筆の重さを感じるようになってしまって、なんと一年余りが経過してしまいました。
今後は、もっと気楽に書かせていただきますので、よろしくお願いします。
こども心に「美空ひばりは歌が上手いと思うけど、裕ちゃんはけっして上手いとは言えないよなぁ」という感想がありましたね。
しかし、年を重ねるに従って「実は裕ちゃんは、とても歌の上手い人だったんだなぁ」と思うようになりました。こどもの頃、素人っぽいと感じていた彼の歌声は、実は決して張り上げないけどソフトな歌い方で、とても魅力的なものだったんですね。
ある本で見かけた『裕次郎 歌の人気ランキング』では、
①北の旅人 ②赤いハンカチ ③夜霧よ今夜もありがとう ④ブランデーグラス
⑤恋の町札幌 ⑥二人の世界 ⑦夜霧の慕情 ⑧粋な別れ ⑨泣かせるぜ
⑩わが人生に悔いなし
となっておりましたが、特に好きであった訳でもない裕ちゃんのこの10曲、驚くべきことに全て知っておりました。
話はまた中学生時代に戻りますが、3~4人の友だちと下校途中に在るひとりの家に寄り道したものです。そこで当時人気抜群でカッコいい裕ちゃん歌を誰からともなく歌いだします。「赤いハンカチ」「錆びたナイフ」「夕陽の丘」などなど…想い出ですね。
♫アカシアの 花の下で あの娘が窃っと 瞼を拭いた
赤いハンカチよ
怨みに濡れた 目がしらに それでも泪は こぼれて落ちた
♫北国の 春も逝く日 俺たちだけが しょんぼり見てた
遠い浮雲よ
死ぬ気になれば ふたりとも 霞の彼方に 行かれたものを
♫アカシアの 花も散って あの娘はどこか 俤匂う
赤いハンカチよ
背広の胸に この俺の こころに遺るよ 切ない影が
詞・萩原四郎 曲・上原賢六 1962(昭和37)年10月
その頃は、当然歌詞の意味など考えもせず鼻歌まじりで歌っていただけです。
そして今、改めてこの歌を聴いて歌ってみると、これが遠く過ぎ去った青春時代の蹉跌なり、過ち、悔恨を歌っていることを知りました。

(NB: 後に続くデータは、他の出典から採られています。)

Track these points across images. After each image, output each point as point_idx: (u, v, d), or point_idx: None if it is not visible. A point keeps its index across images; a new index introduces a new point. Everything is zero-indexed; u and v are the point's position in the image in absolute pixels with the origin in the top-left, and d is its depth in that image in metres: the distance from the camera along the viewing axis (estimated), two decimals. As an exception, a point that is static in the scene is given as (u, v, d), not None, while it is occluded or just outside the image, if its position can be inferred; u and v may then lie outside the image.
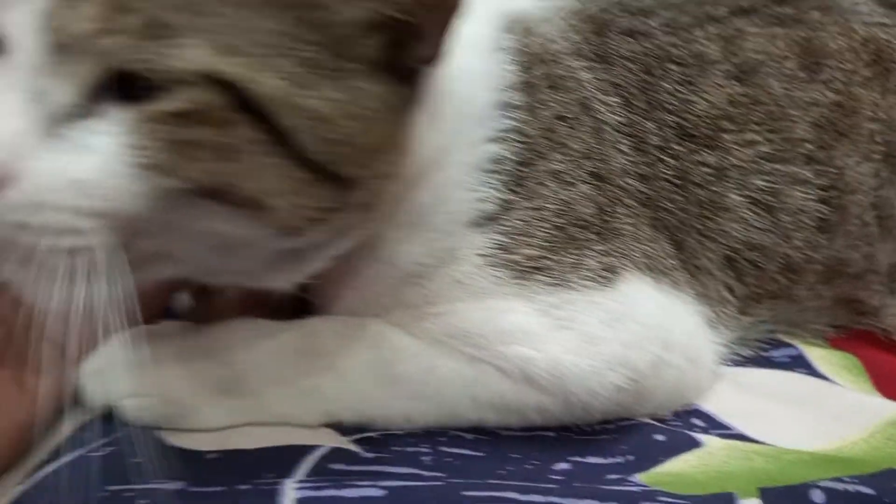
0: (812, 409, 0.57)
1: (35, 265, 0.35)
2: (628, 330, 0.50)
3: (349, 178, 0.39)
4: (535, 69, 0.52)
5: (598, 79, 0.55)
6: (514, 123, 0.49)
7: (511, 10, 0.54)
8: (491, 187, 0.48)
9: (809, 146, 0.57)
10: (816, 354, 0.62)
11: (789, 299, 0.60)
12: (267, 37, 0.35)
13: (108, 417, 0.48)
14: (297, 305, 0.59)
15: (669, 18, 0.59)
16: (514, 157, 0.49)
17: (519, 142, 0.49)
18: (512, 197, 0.49)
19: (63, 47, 0.34)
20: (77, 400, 0.50)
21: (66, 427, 0.49)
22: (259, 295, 0.58)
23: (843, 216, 0.58)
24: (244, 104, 0.35)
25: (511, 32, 0.52)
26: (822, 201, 0.58)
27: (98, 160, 0.34)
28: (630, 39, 0.57)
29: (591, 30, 0.57)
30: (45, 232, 0.34)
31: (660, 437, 0.52)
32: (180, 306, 0.59)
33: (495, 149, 0.49)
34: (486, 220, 0.49)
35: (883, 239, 0.60)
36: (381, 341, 0.50)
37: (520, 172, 0.49)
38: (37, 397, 0.47)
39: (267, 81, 0.35)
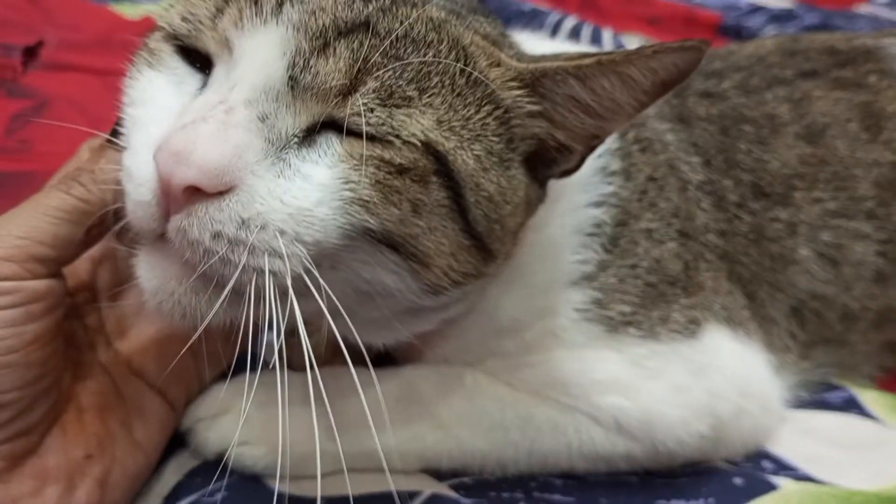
0: (869, 450, 0.61)
1: (215, 279, 0.35)
2: (712, 380, 0.53)
3: (492, 251, 0.42)
4: (628, 134, 0.55)
5: (679, 139, 0.58)
6: (613, 188, 0.52)
7: None
8: (590, 249, 0.51)
9: (871, 203, 0.61)
10: (868, 396, 0.65)
11: (842, 344, 0.64)
12: (472, 123, 0.40)
13: (219, 463, 0.50)
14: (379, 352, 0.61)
15: (740, 81, 0.63)
16: (611, 221, 0.52)
17: (616, 205, 0.52)
18: (608, 257, 0.51)
19: (304, 87, 0.36)
20: (186, 445, 0.51)
21: (176, 471, 0.50)
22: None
23: None
24: (445, 173, 0.38)
25: None
26: (880, 254, 0.61)
27: (315, 190, 0.36)
28: (706, 101, 0.60)
29: (672, 92, 0.60)
30: (246, 248, 0.35)
31: (738, 481, 0.55)
32: (268, 351, 0.61)
33: (596, 213, 0.51)
34: (583, 279, 0.51)
35: (930, 288, 0.64)
36: (479, 391, 0.52)
37: (616, 233, 0.52)
38: (147, 446, 0.49)
39: (466, 159, 0.39)
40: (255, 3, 0.38)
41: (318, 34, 0.37)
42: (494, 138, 0.41)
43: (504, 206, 0.41)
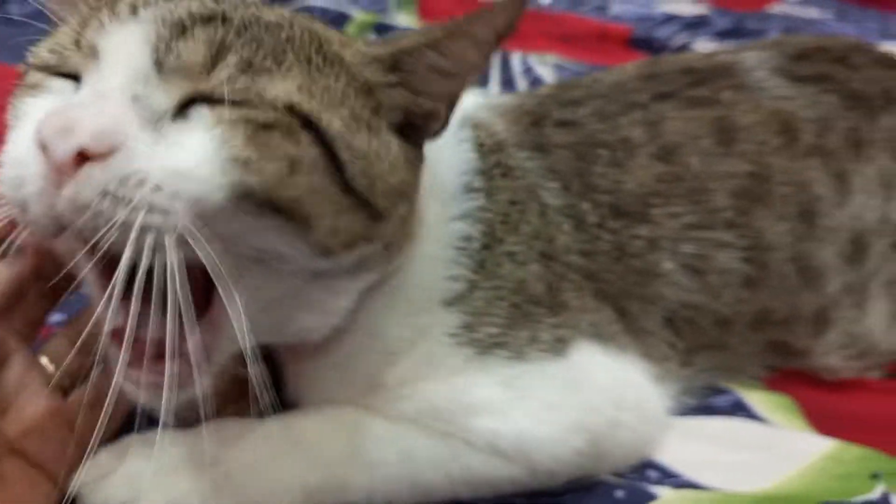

この歌の良さが心に沁み始めるのは、青春を懐かしいと思うようになってからでしょう。
舟木一夫さんは、ご自分のコンサートでもこの歌を歌われるようですが、その感想を次のように話されました。
「かけ離れた世界かと思いきや、実際経験したところにスコーンと入ってくるんですね。若い時には、誰もがどこかで経験してると思うんです。
あそこであと一歩踏み込めていたら。あそこであと一歩引けていたら。そのあと一歩が
青春の中では届かない。踏み込めない。
あと一歩と言う悔いみたいなものが残るでしょ?
それが良い形になって年を重ねていけるわけで、青春時代の傷は、ないよりあったほうが良い」と。